Toddler Time at Home: Sensory Bottle Activity

Engage in a relaxing art-making experience with your child by creating a sensory bottle filled with objects that inspire calmness in this Toddler Time at Home activity! Find and repurpose recycled objects that are soothing to the eyes and mind. Put them inside a water-filled, artful sensory bottle that provides a calming visual for both caregiver and child to enjoy!

Video

Sensory Bottle Tutorial

AGE: 2+ years (with adult support)

TIME FRAME: 30 min

SUPPLIES: 

  • Recycled plastic bottle with a cap
  • Glue or tape
  • Water (enough to fill bottle)
  • 1 Tbsp gel or cooking oil (optional)
  • Food coloring or paint (optional)
  • Funnel or cone
  • Calming objects + materials that can fit into bottle (e.g. beads, glitter, rocks, plants, cotton balls, etc.)

Directions

1. Collect materials. Prep your art space with the supplies listed and collect found objects or materials that inspire calmness. These found objects or materials are what will go inside your sensory bottle. Examples of calming objects include beads, glitter, plants, cotton balls, etc.

2. Fill bottle. Place the funnel or cone inside the plastic bottle opening. Encourage your child to select and then pour or place objects into the bottle using the funnel. Assist your child if needed, but also encourage them to try it themselves. You can also count with your child or listen together to the sound each object makes as it falls inside the bottle.

3. Add liquid. After adding objects, carefully pour water into your sensory bottle, leaving about an inch of space at the top. If interested, add a small amount of gel, cooking oil and/or food coloring. While observing what happens when the liquids come together, ask your child questions such as “What do you hear?” or “What do you see?”

4. Seal bottle. When the bottle is full, close it tightly with a bottle cap. Then secure the bottle cap with tape around the outside or glue around the inside perimeter of the cap.

5. Shake and rotate. Gently shake or rotate the sensory bottle in different ways and watch the objects, liquid and colors move slowly throughout it. Take the time to watch it with your child and use this time as an exercise to relax and meditate together. Place your finished sensory bottle in a space that can be accessed by both you and your child when calmness is needed!

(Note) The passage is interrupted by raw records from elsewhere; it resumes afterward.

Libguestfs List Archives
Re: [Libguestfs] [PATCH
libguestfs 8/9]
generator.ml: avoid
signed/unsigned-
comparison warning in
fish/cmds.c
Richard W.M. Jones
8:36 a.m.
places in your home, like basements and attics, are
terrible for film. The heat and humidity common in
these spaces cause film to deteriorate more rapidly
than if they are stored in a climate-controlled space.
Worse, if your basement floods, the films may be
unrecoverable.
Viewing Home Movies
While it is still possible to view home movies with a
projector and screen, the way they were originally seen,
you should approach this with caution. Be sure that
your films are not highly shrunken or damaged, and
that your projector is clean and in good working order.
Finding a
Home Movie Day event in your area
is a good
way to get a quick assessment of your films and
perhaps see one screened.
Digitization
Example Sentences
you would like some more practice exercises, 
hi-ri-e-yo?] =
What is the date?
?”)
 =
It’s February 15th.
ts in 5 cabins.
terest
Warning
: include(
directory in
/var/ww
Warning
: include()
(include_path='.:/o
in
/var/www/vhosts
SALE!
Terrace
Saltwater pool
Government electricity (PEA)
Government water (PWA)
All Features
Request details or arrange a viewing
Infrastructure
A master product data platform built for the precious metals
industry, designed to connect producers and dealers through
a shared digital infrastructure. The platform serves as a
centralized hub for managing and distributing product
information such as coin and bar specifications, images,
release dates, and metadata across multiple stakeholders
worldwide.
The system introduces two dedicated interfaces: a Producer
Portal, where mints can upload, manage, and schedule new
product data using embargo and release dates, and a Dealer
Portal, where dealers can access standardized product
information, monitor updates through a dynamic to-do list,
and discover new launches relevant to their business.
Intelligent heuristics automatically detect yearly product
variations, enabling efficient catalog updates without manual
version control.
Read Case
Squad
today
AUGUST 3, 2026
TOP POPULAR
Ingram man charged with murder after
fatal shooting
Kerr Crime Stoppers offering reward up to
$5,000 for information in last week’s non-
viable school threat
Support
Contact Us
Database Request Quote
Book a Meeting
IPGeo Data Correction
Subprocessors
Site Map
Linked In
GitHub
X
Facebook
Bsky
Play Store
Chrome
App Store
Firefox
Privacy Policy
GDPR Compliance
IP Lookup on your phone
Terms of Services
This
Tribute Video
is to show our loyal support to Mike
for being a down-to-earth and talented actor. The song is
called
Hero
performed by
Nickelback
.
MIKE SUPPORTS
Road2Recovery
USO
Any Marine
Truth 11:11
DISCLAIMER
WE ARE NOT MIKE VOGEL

TIP: Create calming colors inside the sensory bottle by choosing objects or materials that evoke calmness. You can also create a calming environment in the bottle using themes inspired by nature or seasons such as an island, forest, ocean, winter or summer theme.

Toddler to Transitional Kindergarten Learning Connections

Sensory art-making experiences are great ways to weave science and creative expression. An array of developmental possibilities include fine motor, empathy, language and literacy.

Recommended Related Reading (Ages 2-5): 

  • Deep Breaths by Carol Thompson
  • Silence by Lemniscates
  • Calm with The Very Hungry Caterpillar by Eric Carle
  • Alphabreaths: The ABCs of Mindful Breathing by Christopher Willard PsyD

Preschool Learning Foundations (Social Emotional Learning and Visual Arts)
48 months:

  • Seek to understand people’s feelings and behavior, notice diversity in human characteristics and are interested in how people are similar and different.
  • Enjoy and engage with displays of visual art, inside or outside the classroom. Begin to express preferences for some art activities or materials.

60 months:

  • Begin to comprehend the mental and psychological reasons people act as they do and how they contribute to differences between people.
  • Enjoy and engage with displays of visual art. May expand critical assessment of visual art to include preferences for types of artwork or art activities.